[Scene geometry reasoning data]
════════
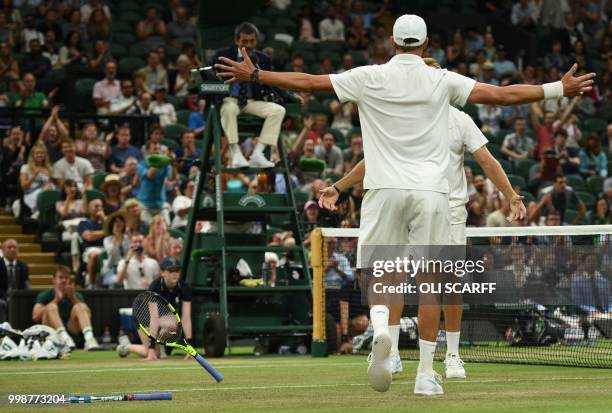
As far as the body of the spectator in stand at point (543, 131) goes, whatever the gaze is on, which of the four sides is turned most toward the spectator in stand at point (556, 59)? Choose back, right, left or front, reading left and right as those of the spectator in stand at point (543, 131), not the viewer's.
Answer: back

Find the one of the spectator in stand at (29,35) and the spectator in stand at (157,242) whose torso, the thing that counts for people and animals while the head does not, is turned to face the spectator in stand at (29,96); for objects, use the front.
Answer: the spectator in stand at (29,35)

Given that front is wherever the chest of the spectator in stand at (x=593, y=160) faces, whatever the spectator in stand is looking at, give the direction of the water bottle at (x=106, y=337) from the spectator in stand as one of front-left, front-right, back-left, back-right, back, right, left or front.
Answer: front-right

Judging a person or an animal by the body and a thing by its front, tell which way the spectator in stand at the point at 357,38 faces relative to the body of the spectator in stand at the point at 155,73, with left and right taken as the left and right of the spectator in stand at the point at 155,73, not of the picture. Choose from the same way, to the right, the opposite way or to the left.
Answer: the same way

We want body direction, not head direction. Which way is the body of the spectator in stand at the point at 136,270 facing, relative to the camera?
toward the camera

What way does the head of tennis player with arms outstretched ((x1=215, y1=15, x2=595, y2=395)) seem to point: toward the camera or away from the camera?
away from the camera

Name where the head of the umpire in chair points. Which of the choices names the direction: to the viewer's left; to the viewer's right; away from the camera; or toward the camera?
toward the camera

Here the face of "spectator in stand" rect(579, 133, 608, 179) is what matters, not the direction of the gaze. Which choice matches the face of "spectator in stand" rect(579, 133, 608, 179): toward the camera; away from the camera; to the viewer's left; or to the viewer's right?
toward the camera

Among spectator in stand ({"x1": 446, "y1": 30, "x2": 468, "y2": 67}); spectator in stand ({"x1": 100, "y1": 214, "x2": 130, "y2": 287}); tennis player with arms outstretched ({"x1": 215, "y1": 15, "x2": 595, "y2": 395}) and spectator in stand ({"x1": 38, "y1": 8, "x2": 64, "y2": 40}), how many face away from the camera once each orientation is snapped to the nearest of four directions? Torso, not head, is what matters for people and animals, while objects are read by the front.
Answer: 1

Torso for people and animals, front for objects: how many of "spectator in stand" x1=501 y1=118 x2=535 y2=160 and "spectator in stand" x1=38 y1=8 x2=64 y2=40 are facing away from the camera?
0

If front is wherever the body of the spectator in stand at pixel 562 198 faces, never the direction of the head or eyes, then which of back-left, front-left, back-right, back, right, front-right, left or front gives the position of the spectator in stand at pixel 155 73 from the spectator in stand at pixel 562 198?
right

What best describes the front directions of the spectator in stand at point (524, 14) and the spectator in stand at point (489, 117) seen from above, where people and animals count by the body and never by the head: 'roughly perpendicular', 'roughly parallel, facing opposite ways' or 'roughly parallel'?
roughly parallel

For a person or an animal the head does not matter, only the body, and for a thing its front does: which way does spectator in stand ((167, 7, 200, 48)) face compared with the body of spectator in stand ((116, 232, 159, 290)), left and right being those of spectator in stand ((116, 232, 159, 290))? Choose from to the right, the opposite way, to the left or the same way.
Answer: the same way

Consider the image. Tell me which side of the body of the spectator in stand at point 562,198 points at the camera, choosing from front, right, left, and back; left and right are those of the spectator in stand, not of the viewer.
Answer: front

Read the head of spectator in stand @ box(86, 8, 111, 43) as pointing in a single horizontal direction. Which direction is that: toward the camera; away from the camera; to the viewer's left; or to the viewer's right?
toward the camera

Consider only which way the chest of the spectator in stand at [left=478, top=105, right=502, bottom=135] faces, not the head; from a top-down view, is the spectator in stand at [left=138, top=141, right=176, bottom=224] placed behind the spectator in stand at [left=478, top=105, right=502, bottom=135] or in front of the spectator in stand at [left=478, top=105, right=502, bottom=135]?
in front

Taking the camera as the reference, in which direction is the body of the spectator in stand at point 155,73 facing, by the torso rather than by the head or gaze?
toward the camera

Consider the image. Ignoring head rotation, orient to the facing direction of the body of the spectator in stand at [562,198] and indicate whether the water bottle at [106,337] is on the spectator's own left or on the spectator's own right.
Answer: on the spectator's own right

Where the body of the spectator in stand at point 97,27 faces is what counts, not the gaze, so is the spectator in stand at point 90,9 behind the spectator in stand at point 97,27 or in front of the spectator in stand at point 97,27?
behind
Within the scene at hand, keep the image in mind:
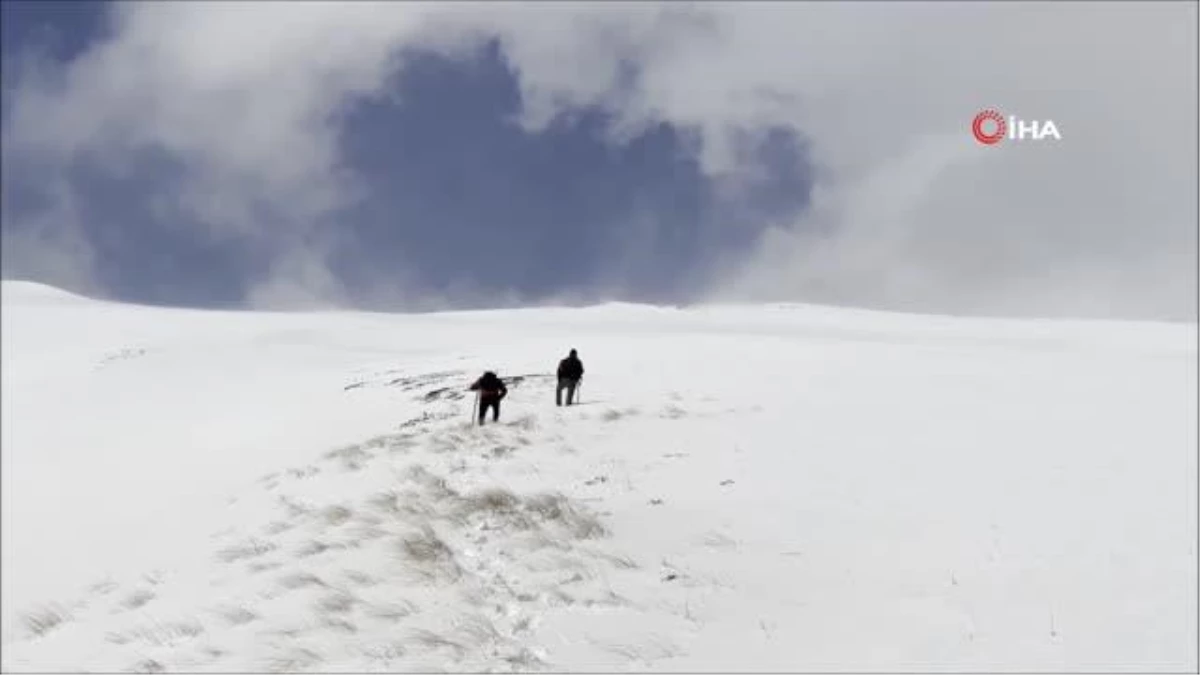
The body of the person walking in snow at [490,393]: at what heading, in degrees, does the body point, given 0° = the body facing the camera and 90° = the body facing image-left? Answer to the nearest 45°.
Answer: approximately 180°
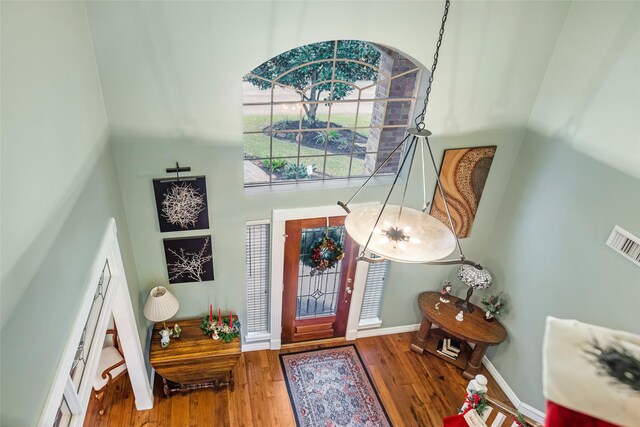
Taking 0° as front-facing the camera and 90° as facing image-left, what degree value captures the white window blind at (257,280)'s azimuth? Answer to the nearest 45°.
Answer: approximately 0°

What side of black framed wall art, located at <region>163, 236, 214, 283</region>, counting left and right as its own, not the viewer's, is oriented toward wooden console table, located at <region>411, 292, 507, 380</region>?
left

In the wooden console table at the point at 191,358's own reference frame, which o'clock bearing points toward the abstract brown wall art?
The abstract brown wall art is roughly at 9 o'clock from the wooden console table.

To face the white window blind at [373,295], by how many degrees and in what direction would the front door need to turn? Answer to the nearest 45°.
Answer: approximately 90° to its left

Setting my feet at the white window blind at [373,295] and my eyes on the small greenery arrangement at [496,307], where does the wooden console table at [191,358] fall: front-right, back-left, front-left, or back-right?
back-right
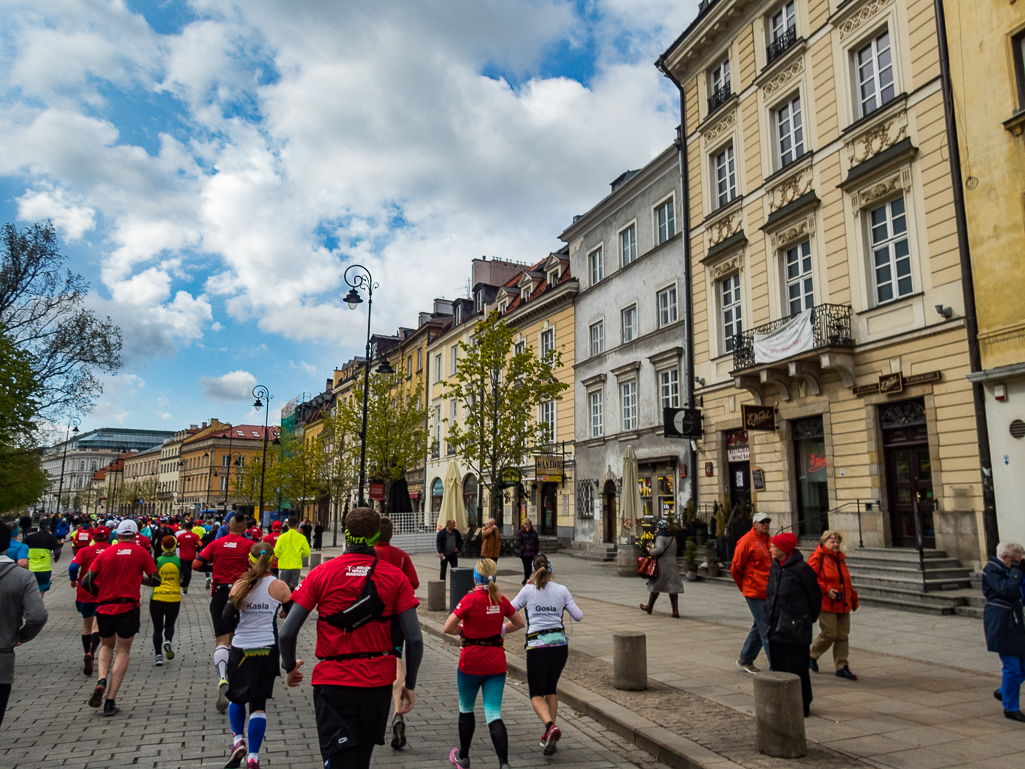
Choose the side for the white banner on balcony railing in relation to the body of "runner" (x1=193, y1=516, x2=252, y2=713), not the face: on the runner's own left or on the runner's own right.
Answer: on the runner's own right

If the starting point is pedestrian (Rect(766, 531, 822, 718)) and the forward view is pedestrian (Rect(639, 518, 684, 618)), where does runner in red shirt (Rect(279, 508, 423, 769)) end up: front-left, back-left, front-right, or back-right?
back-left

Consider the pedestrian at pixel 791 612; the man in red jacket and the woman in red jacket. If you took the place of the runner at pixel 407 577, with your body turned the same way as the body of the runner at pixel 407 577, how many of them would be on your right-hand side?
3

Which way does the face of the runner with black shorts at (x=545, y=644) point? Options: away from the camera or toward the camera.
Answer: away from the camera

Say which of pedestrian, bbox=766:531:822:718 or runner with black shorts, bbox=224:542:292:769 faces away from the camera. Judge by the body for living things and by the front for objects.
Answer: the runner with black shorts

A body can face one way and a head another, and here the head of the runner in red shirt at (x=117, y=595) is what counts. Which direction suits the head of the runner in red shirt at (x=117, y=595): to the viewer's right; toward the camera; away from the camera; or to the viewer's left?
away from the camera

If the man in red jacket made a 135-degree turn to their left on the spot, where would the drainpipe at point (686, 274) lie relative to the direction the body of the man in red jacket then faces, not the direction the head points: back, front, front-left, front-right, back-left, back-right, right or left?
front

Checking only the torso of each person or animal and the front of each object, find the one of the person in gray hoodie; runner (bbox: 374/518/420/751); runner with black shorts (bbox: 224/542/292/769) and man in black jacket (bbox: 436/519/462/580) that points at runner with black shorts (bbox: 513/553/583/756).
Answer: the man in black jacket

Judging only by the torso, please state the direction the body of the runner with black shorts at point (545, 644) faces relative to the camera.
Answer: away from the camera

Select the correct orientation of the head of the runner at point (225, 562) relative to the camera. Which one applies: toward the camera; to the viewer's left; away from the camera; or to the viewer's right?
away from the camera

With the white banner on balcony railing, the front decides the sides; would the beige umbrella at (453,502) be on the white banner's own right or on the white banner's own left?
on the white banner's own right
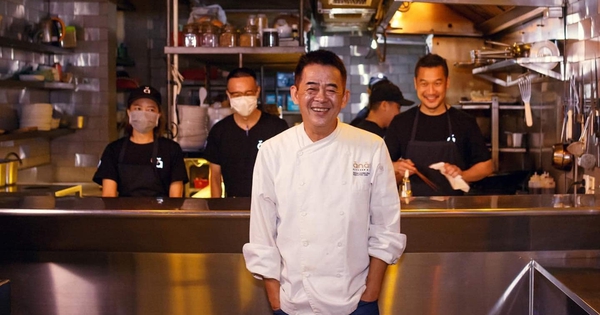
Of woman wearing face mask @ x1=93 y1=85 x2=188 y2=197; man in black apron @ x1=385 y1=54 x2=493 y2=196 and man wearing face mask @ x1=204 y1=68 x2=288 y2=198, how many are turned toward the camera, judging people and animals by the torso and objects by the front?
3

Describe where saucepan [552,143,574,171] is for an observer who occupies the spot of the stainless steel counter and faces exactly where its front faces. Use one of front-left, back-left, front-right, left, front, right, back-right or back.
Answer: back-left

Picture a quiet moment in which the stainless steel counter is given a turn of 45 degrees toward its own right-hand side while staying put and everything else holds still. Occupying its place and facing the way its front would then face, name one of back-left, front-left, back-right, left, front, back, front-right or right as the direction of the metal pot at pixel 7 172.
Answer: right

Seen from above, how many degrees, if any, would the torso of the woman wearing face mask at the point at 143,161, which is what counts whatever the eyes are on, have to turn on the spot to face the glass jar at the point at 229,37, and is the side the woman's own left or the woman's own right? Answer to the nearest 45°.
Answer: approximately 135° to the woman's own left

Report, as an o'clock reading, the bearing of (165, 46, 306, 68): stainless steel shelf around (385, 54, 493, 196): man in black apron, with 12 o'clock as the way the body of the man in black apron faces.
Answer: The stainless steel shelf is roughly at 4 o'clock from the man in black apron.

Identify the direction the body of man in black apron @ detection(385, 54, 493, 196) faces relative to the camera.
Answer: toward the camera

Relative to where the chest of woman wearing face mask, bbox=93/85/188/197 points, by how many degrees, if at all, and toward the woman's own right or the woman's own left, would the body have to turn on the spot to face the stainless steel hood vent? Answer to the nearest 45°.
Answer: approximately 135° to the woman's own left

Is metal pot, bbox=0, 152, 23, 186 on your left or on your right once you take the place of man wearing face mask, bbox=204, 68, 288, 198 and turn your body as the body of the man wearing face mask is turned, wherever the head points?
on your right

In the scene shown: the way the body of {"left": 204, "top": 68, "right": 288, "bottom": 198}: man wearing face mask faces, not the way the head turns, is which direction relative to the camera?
════════
» **PROBLEM DETAILS**
The answer should consist of the lines from the one with "Identify the direction" through the last line of the entries, duplicated exactly and nothing more.

» **WRITTEN SOLUTION**
Identify the direction the body of man in black apron @ detection(385, 54, 493, 196) faces relative to the camera.
Answer: toward the camera

Relative to where the chest of woman wearing face mask, bbox=93/85/188/197 points, by how many degrees, if at all, and toward the woman's own right or the woman's own left, would the body have to turn on the spot to face the stainless steel hood vent? Answer to the nearest 45°.
Answer: approximately 135° to the woman's own left

Is metal pot, bbox=0, 152, 23, 186 on your left or on your right once you take the place of man wearing face mask, bbox=204, 68, 288, 198 and turn your body as the body of the man wearing face mask is turned, wherever the head points?
on your right

In the scene shown: the way the body of {"left": 204, "top": 68, "right": 288, "bottom": 198}: man wearing face mask faces, not the way the head turns, is which direction relative to the camera?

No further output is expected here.